━━ TEXT EXCERPT ━━

The best interest of members is still driving Asset Super (Asset) decision-making and not a need to align with CareSuper (Care) in the lead-up to their merger said Asset chief executive John Paul.
The merger date has been set for 26 October 2012, but Paul said while the super fund wasn’t entering into any long-term contracts, any necessary decision-making would be driven by a concern for the individual fund and its members.
“But we won’t merge until we meet the successor fund deed requirement which is that we have to have a legal sign-off to say that members of Asset in the main are either equal in the benefit that they will get going into the merger or that they will have better benefits,” he said.
However, Paul said he was supportive of the merger which will bring benefits of economies of scale, internal resourcing, and more choice for members. Both funds are currently working on unifying fund services and transitioning.

━━━

DIRECTIONS FOR THIS TASK. In the text on the Asset Super and CareSuper merger, what date has been set for the merger?

━━ RECORDS SUPPLIED ━━

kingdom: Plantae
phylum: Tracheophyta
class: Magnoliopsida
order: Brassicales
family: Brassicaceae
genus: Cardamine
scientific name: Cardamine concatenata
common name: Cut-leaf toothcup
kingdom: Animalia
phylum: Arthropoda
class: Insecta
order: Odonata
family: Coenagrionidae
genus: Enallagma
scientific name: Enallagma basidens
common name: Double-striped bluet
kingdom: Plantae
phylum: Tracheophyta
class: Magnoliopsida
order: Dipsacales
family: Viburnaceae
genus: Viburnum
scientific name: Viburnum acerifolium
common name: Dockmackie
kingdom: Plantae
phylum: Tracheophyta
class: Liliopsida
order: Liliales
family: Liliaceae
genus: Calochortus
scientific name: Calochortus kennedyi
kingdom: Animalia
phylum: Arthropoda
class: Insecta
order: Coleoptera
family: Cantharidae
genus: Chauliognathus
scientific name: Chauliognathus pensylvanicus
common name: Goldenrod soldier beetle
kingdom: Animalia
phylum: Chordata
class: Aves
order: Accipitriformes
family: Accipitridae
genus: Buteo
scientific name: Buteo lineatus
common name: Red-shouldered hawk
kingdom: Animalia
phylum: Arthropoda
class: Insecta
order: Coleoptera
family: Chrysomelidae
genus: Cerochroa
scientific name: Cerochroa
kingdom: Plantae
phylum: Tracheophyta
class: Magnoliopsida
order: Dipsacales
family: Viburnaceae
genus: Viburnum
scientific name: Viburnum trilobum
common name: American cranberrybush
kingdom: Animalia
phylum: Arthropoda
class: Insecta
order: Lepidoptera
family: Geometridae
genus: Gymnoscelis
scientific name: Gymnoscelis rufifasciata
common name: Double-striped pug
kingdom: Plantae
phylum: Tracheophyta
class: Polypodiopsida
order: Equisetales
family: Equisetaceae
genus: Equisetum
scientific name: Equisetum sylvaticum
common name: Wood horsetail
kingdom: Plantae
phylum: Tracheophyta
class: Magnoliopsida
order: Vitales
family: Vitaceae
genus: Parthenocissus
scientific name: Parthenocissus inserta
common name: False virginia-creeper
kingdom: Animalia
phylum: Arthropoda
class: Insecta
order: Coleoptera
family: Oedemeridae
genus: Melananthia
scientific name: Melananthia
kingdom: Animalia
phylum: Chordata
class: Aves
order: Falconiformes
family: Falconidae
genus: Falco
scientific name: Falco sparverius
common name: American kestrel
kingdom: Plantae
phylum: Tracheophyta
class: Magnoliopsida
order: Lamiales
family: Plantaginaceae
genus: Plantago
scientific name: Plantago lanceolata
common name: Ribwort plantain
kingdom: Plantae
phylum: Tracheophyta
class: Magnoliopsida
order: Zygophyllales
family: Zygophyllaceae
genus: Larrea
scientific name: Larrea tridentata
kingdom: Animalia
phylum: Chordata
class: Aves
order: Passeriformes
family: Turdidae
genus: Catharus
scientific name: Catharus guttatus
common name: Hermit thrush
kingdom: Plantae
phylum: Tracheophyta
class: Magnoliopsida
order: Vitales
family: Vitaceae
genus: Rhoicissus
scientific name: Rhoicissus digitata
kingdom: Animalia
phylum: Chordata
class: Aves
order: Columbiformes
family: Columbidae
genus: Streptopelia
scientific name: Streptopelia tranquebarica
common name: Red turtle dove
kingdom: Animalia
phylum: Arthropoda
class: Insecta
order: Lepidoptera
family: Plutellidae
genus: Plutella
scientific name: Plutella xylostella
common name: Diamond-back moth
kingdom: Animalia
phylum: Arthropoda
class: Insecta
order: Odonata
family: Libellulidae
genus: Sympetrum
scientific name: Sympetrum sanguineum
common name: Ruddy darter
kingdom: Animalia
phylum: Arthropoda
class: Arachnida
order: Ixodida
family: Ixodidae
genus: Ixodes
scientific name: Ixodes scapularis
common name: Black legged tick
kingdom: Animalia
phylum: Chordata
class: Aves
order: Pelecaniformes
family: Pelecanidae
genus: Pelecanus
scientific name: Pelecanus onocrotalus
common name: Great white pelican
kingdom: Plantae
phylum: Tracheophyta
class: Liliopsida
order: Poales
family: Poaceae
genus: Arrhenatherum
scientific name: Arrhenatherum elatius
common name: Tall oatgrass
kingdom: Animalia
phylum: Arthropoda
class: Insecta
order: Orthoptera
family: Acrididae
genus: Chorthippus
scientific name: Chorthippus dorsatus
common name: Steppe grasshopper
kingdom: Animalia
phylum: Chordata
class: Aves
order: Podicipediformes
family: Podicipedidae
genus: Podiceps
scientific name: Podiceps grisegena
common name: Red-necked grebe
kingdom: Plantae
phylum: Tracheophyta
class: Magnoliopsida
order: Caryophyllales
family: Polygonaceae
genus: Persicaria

━━━

RESPONSE TO THIS EXERCISE. 26 October 2012